In an effort to tackle the skilled labor shortage and production inefficiencies, Tempel and his team sought to make the most of their part runs by implementing advanced techniques and special countersink tooling styles, which helped streamline production on the punch press and minimize the need for secondary operations downstream, especially the labor-intensive handwork. The new techniques and special tooling not only provided operational efficiencies, but also brought consistencies on the punch press, which hadn’t been achieved in the past.
 
“With all the handwork that negatively impacted our production efficiencies in the past, we needed to do anything to gain our efficiencies back,” he said. “Throughout the years, that process included identifying common materials and common punching within the product lines, and making the most of our forming features on the punch press with countersink tools.”
 
Unlike many shops that tend to have a balance of laser and traditional presses for punching operations, Tenere owns and operates 12 turret machines and just two laser machines.
 
“We realized that by creating form features on our turret machines with the countersink tooling, that method kept the need for secondary operations down,” Tempel said. “With this strategy the parts come off the turret complete – after forming the rivets and deburring the hole in one operation on the punch press.
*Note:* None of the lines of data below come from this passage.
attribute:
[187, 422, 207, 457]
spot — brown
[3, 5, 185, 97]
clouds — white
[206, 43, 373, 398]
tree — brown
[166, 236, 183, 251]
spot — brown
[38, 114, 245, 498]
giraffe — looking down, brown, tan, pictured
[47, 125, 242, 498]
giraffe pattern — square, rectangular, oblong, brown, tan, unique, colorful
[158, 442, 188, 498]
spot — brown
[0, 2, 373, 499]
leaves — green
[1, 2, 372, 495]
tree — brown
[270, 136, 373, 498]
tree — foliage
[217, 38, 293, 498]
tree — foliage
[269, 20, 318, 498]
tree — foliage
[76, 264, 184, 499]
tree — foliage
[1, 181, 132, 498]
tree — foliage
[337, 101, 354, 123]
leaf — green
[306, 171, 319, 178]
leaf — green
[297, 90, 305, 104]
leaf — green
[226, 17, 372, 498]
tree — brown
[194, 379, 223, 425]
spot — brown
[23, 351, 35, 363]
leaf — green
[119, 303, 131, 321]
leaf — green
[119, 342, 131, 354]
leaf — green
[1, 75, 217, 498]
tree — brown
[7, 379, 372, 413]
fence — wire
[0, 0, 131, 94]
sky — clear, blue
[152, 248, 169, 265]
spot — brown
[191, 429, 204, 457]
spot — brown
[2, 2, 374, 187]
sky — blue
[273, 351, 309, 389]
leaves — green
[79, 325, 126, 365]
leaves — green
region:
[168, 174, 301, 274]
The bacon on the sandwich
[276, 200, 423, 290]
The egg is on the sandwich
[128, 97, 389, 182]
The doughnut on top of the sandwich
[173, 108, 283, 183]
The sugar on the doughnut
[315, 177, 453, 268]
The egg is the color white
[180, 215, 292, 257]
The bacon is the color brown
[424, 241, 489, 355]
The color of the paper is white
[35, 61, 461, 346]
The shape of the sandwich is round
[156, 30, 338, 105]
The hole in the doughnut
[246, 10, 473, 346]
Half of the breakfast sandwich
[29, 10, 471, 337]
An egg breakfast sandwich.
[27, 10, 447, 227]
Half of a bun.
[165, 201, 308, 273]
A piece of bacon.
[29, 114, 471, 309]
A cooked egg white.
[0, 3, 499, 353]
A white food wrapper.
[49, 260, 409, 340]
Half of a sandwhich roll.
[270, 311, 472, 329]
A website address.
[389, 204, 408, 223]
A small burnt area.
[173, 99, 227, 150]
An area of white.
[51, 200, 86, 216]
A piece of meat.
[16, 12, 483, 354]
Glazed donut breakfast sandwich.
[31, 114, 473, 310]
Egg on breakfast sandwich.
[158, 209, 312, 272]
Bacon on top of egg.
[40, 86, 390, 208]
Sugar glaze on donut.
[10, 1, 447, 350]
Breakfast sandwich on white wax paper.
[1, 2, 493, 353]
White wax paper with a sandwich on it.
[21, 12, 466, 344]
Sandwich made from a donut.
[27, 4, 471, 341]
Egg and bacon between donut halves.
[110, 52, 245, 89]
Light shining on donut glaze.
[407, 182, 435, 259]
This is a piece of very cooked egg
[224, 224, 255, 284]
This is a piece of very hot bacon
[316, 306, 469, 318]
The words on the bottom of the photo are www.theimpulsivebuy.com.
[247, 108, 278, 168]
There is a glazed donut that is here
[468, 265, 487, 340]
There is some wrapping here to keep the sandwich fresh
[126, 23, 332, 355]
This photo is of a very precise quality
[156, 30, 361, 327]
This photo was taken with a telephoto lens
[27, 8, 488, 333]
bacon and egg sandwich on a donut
The countersink tools save us significant dollars on time and labor by eliminating the need for secondary operations.”
 

Consistency, repeatability and savings

Holding the geometry of each design is an important consideration for any job shop. If the consistency isn’t there, then parts need to be re-run or reworked, often delaying projects, wasting materials and causing other downtime factors that eat quickly into revenues and efficiencies.
 
“Holding the geometries of the design is a huge benefit of the countersinking tools,” Tempel said. “When we punch the design in, we’ve found that the tools hold those numbers consistently and we see repeatability with the tools, especially in high-volume runs.”
 
By implementing more refined punch press strategies, Tenere was able to sidestep the skilled labor shortage, achieve more nimble practices and gain efficiencies in the shop. At the same time, the company added a style of tooling and advanced practices at the punch press that delivered higher quality parts with greater consistency and stronger tools with greater repeatability.
 
“Staffing is still a challenge, but with the countersink tooling, we have gained considerably more flexibility in our shop, which we have seen over the years on a daily basis. We also have the ability to do more on our punch presses with fewer secondary operations, which positively affects the labor challenges,” Tempel said. “Consistency is a huge benefit as well, as it repeatability. But the biggest benefits are the production efficiencies and overall costs savings.”